次に見えたのは、彼女の素足の裏である。手の辺りに真っすぐ伸びた足……すぐに青年は理解する。『足で青年の手を弾いたのだ!』
「残念だったわね、アルフォンス=シンフォニア! 私が全スキルをマスターした能力無限大の最強チート転生者だったことを後悔しなさい! 当然格闘技能もオールカンスト! 攻撃したら9999ダメージ! こんなレイピアくらいじゃ1しかダメージ与えられないわ! 倒したければエクスカリバーの百本をゲートから投げなさい!」
「スキルやチートやらまた意味の分からない事を……何処で格闘技術を学んだのか知らないが大人しく殺されろ、この穀潰しがっ。はしたないとも思わないのか、もっと貴族らしい自衛ってものがあるだろ」
「勝てばいいのよ、勝てば。どんなに言ってもユー、ルーズ。アルは負け組、やーい敗北の擬人化!」
「……駄目だ、落ち着け、俺……いや、私は貴族なんだ……姉上、まずは寝そべって食べているのは何ですか。百歩譲っても袋に手を入れず皿に出してフォークを使ってください」
「ん? 前にも言わなかったっけ? ポテチって言って魔法で元の世界に戻って買ってきた奴。大丈夫! お金は前世の私の口座から引き落としておいたからね! しっかし、銀行からお年玉が減っても気がつかないもんだね。アルも気をつけたほうがいいよ!」
「そうではなく、せめて上品に喰……いや、召し上がってくださいとあれほど言ってるじゃないいですか! それに散らばってる漫画という珍妙な本もすぐ処分しなさい! もしもシンフォニア家を……いや、我が国が誇る英雄エリスがこんな人間だと庶民に知られたらどう責任を取るおつもりですか!」
「大丈夫、大丈夫。こんなの身内にしか見せないし。大体どれだけ食べたって神の加護で容姿は保証されてるんだからノーカン、ノーカンよ!」
神の加護というのはエリスが生まれた瞬間から存在する奇跡である。様々な効果があるが、そのうちの一つ『美貌』は彼女の体系も肌は人間という枠から逸脱している。どんなに甘いものを食べようが徹夜を繰り返そうが彼女は決して太りもしなければ体重も増えず、化粧も必要がないくらいに肌荒れも起こさない。

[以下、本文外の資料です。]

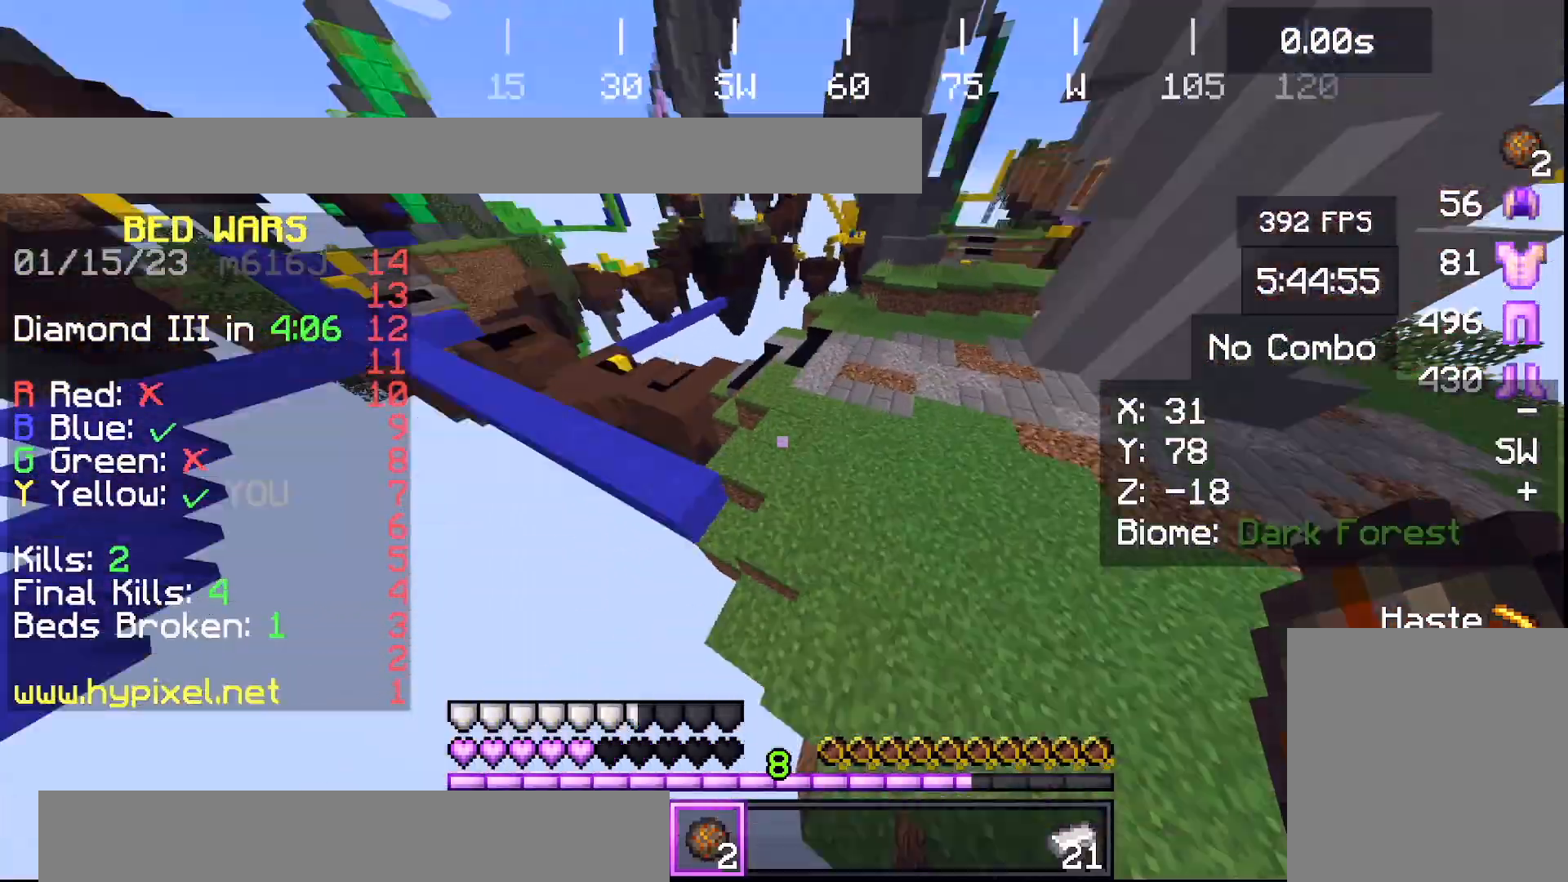
{"keys": [], "events": [[167, "d", "down"], [233, "w", "up"], [333, "d", "up"]]}
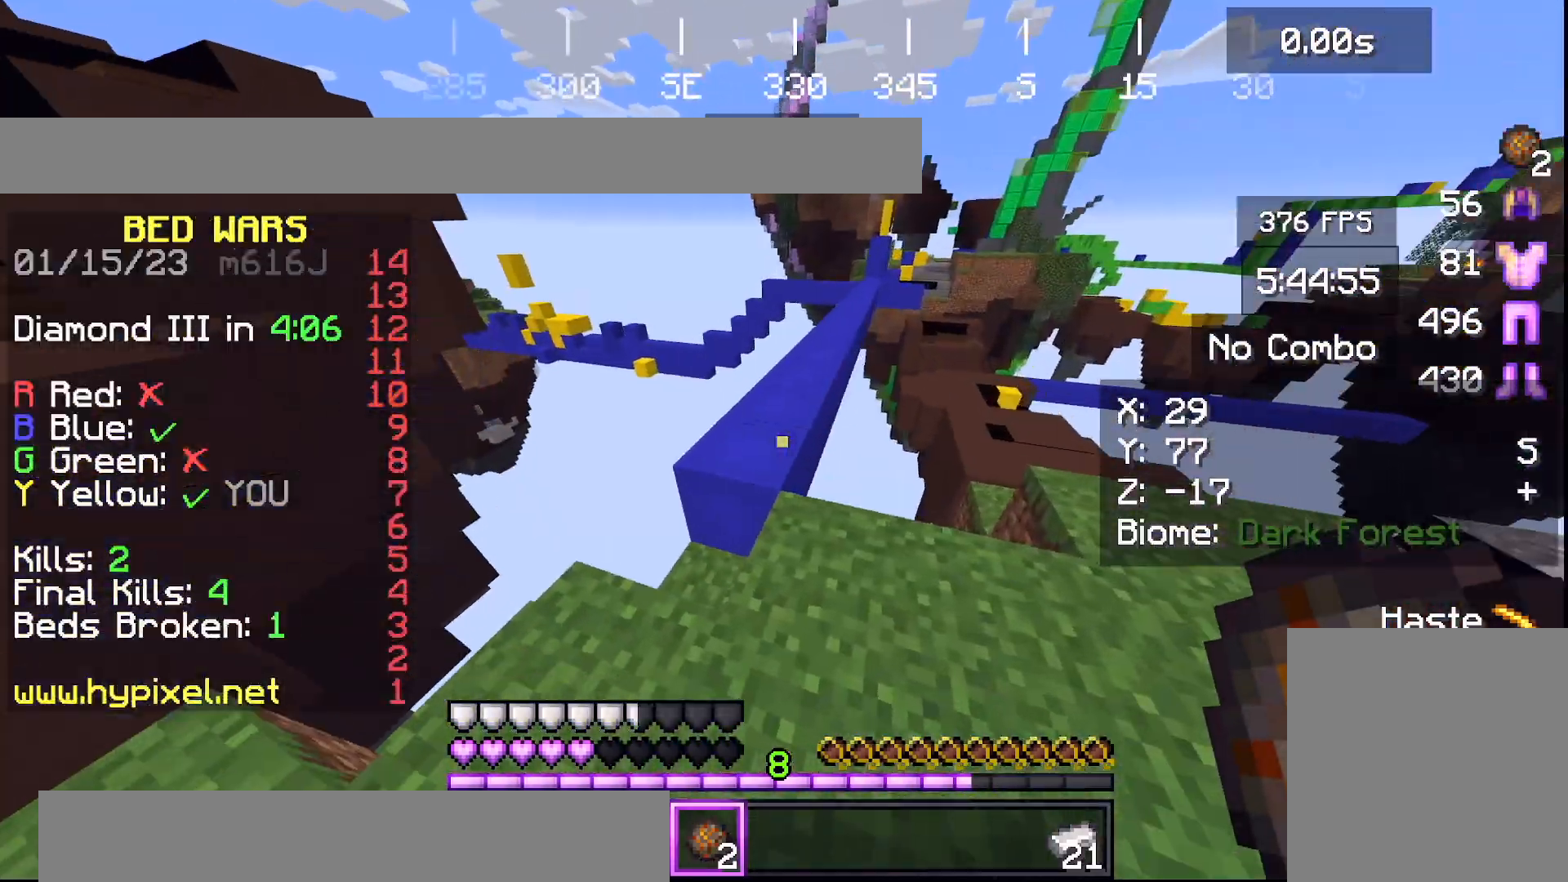
{"keys": ["w"], "events": [[34, "w", "down"], [200, "space", "down"], [401, "space", "up"]]}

「だからそういう問題じゃないって言ってんだろうが! いいからすぐにでもその餌だけ与えられてる家畜みたいな生活を改めろ! さっさと着替えて王子に詫びて婚姻を結び直して来い!」
「いーやーだー! こういうのめんどいから、もうさっさアルと婚姻結んでおいて。血繋がってないんだし、8番目の妻とかでいいから。これで全て解決! そういうことで、ね!」
「死んでも御免だって言ってんだろ! 婚姻を口実に今の生活を続けるつもりだってんのは分かってんだよ!」
「ついでにどうせアル程度の低レベルじゃレベルMAXの私をどうとも出来ないってわかってるしね。カンストしてレベルMAXよ! けど噛んだりしないから私はミニチュアダックフンドくらいのポジでよろしく!」
「……どうしてこんなのになったんだ? 3年前まではこんなんじゃなかっただろ……」
「まーた始まった。ナイーブになったらおしまい! 外部消音も解除しとこっと……あー! あー! クレア! 大丈夫、もう入っていいよー!」
「……失礼しまーす?」
いつの間にか閉じていた扉がそーっと空くと、本当に入っていいのか迷っているかのようにその隙間から一人のメイドがのぞき込む。エリスと同い歳のメイドのクレアである。
「大丈夫、大丈夫! クレアと私の仲でしょ!」
「いえ、そうではなくって……アルフォンス様が……」
「もう、クレアって優しい子なんだから!」
「あ……ありがとうございます」
扉の隙間から高揚した頬とモジモジとした動くがクレアが覗いている。大体クレアはこうやって喜んでいる間に部屋に入る事を忘れる。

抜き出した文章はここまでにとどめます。